> **What to work on**
In the report below on the Germanwings crash, which two publications said a mobile phone with a video of the flight's final moments had been found in the wreckage?

> **Passage given**
European media report mobile phone with horrific video of Germanwings crash found

A screenshot from the website of German newspaper Bild. A mobile phone with a nightmarish video of the final moments of Germanwings Flight 9525 was reportedly found in the wreckage, according to German newspaper Bild and France's Paris Matc
A screenshot from the website of German newspaper Bild. A mobile phone with a nightmarish video of the final moments of Germanwings Flight 9525 was reportedly found in the wreckage, according to German newspaper Bild and France's Paris Match magazine, CNN reported, but investigators later claimed the existence of such a video was untrue. -- PHOTO: BILD

A mobile phone with a nightmarish video of the final moments of Germanwings Flight 9525 was reportedly found in the wreckage, according to German newspaper Bild and France's Paris Match magazine, CNN reported, but investigators later claimed the existence of such a video was untrue.

> **Extracted data**
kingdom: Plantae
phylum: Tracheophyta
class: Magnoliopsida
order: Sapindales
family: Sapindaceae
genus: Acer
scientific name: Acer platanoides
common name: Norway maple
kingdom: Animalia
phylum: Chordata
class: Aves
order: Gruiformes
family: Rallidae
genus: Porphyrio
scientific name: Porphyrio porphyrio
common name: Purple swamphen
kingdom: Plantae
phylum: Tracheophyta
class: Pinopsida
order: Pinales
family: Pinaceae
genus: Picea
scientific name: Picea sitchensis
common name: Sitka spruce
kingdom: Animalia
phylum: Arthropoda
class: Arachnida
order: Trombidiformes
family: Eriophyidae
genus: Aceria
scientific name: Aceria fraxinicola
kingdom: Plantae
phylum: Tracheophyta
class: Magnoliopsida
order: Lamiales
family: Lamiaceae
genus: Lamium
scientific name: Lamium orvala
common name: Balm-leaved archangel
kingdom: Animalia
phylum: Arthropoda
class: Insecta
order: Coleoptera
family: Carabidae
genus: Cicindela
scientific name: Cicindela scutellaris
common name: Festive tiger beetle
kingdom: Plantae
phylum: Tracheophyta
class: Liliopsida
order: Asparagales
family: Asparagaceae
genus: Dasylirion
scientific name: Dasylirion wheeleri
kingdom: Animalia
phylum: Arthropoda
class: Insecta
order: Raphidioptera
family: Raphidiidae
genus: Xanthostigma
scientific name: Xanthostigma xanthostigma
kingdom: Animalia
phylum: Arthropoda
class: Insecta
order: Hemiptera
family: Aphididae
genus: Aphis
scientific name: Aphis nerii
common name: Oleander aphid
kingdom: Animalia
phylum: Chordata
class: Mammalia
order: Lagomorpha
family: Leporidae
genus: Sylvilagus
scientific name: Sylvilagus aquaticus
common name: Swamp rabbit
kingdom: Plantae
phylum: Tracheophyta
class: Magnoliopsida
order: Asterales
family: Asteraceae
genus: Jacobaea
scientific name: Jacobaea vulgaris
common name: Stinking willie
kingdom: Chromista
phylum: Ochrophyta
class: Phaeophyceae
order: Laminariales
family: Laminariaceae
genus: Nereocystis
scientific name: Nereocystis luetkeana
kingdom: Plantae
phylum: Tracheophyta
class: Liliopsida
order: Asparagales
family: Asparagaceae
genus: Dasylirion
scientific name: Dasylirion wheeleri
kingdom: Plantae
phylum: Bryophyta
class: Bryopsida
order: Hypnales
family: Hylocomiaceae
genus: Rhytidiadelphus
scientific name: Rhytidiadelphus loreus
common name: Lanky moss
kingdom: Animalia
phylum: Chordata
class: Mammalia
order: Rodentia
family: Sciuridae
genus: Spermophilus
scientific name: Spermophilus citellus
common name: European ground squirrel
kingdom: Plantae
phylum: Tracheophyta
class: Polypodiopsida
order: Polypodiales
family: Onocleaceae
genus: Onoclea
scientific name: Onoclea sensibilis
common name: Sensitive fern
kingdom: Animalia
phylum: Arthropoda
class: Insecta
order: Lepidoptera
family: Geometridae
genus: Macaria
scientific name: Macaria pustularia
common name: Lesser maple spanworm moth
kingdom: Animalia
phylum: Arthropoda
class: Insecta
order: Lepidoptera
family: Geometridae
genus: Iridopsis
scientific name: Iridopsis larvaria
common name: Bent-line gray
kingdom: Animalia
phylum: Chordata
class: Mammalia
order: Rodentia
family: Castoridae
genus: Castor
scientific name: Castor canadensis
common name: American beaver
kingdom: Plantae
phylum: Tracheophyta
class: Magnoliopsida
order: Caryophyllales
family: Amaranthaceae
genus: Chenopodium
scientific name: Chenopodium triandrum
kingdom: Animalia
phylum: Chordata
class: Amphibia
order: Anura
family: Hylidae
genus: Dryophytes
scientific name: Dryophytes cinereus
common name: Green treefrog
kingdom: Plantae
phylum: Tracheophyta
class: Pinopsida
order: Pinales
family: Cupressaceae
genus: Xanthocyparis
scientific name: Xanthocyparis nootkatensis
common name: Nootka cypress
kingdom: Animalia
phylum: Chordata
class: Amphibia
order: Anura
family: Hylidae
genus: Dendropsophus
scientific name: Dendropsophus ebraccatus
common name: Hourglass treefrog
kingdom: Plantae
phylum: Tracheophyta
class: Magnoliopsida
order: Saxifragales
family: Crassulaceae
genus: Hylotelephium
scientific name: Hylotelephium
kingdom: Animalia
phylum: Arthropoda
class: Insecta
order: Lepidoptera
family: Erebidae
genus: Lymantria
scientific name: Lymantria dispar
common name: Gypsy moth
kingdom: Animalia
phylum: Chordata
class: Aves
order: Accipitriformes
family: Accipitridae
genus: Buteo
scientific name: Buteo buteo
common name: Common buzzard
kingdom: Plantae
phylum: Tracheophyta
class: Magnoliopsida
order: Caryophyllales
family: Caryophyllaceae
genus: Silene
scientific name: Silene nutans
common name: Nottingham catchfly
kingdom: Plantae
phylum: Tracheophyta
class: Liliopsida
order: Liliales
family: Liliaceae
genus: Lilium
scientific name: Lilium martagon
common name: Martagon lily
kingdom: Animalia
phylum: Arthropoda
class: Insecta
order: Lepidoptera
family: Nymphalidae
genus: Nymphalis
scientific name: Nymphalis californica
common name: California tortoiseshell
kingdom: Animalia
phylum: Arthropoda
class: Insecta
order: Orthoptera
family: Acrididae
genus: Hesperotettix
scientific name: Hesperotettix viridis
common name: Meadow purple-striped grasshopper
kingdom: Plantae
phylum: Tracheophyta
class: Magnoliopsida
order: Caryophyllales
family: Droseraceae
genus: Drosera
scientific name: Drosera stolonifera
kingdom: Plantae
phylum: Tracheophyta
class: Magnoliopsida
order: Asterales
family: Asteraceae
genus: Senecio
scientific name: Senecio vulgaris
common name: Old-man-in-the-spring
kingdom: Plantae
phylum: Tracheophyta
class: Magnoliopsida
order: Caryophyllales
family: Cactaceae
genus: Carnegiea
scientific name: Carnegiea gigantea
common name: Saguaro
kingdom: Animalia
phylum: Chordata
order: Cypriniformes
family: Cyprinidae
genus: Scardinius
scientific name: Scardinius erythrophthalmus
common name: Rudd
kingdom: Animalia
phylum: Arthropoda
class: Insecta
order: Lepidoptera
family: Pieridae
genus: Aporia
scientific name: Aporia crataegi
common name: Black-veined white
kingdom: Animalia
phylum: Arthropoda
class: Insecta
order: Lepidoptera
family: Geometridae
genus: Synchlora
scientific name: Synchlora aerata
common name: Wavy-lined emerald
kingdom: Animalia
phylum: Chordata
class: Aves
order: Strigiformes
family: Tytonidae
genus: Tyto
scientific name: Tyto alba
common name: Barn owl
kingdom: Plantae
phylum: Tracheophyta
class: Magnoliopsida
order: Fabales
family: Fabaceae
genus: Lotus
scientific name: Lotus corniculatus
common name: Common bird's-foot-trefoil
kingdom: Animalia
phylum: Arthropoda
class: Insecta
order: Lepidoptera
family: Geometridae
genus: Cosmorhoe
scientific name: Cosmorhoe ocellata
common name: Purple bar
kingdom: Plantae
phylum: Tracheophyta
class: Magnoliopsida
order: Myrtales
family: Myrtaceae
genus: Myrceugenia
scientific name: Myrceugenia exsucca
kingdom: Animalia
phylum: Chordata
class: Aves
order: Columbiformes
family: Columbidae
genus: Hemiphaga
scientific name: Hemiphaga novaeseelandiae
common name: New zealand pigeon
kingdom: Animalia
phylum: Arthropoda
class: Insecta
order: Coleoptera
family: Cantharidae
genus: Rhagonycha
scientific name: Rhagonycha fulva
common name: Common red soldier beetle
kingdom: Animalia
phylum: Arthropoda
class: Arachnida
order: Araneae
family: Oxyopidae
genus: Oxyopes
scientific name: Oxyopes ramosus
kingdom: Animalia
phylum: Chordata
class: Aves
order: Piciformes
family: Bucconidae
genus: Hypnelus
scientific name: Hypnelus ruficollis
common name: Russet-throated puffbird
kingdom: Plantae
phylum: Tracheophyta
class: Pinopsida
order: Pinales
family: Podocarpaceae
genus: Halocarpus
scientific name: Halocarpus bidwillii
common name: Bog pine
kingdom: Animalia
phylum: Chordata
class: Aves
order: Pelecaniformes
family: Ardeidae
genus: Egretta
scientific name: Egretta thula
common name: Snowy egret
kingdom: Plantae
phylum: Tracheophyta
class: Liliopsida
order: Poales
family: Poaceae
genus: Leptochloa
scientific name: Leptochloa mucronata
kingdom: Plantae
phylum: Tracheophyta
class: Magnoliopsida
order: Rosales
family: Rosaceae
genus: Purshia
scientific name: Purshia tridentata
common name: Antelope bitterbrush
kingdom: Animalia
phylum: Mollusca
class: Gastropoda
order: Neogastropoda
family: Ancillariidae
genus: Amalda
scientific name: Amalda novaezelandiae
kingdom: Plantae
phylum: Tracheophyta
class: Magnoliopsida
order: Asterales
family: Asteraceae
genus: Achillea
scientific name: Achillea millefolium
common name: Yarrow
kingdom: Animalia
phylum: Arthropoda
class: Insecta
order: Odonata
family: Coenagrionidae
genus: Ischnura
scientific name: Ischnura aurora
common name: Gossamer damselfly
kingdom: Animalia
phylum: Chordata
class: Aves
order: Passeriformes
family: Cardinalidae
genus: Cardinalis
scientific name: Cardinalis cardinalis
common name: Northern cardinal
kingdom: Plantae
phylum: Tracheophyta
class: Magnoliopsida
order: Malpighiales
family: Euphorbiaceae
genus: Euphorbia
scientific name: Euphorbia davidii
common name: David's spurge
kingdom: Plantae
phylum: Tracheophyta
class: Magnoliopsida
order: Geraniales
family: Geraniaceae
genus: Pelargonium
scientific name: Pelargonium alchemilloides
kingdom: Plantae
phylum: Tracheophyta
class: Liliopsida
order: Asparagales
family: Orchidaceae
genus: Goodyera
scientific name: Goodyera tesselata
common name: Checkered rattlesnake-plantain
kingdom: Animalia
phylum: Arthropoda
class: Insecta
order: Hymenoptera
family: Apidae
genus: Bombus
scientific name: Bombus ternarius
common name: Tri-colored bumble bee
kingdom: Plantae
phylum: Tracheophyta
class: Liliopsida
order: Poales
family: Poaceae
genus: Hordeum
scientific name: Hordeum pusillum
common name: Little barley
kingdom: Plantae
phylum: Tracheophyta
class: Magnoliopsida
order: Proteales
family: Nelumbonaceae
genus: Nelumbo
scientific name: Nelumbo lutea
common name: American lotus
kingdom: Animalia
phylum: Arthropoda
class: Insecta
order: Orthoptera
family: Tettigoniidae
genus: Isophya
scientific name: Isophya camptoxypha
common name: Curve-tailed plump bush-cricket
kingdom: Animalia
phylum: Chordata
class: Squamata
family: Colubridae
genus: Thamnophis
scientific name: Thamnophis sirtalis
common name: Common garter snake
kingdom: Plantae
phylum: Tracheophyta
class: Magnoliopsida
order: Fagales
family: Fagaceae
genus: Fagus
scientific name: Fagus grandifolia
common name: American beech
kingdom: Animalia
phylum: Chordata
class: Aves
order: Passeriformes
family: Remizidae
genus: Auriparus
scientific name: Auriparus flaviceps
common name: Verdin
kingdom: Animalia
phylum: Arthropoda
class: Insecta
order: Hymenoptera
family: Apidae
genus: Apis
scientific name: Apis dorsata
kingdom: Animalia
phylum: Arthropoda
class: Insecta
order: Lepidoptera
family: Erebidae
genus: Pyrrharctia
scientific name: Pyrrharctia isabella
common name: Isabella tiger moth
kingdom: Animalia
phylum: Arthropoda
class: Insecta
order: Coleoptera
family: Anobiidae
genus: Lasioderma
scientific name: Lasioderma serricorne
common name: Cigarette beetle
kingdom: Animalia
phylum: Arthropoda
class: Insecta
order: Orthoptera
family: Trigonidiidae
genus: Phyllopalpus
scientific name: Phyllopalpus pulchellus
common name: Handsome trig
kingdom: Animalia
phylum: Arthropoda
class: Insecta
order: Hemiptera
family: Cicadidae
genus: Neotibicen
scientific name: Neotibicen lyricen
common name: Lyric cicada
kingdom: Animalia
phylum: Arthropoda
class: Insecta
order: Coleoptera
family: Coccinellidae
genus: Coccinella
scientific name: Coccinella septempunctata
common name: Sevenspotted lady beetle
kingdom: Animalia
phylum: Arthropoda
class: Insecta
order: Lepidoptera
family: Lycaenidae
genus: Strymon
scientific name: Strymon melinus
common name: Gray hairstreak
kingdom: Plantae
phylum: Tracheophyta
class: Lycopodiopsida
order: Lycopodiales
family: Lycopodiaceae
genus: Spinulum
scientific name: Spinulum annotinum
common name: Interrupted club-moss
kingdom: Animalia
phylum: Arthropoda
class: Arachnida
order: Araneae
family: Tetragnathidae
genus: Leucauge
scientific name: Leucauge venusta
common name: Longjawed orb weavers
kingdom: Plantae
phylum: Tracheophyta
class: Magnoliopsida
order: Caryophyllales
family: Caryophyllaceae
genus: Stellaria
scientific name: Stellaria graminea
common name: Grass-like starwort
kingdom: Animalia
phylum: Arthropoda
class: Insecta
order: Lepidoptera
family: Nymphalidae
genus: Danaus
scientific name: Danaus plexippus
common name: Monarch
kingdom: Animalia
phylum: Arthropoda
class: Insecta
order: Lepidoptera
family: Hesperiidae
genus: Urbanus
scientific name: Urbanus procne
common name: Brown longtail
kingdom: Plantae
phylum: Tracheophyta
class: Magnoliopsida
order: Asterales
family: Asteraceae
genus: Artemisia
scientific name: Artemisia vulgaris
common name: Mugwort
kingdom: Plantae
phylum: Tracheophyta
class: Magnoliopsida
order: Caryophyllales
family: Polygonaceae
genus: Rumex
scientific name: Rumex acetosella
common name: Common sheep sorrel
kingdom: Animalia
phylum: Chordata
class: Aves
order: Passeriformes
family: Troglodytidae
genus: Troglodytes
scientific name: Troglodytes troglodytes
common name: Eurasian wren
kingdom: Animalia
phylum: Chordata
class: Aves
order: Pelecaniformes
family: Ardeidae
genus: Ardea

> **Worked solution**
German newspaper Bild and France's Paris Match magazine.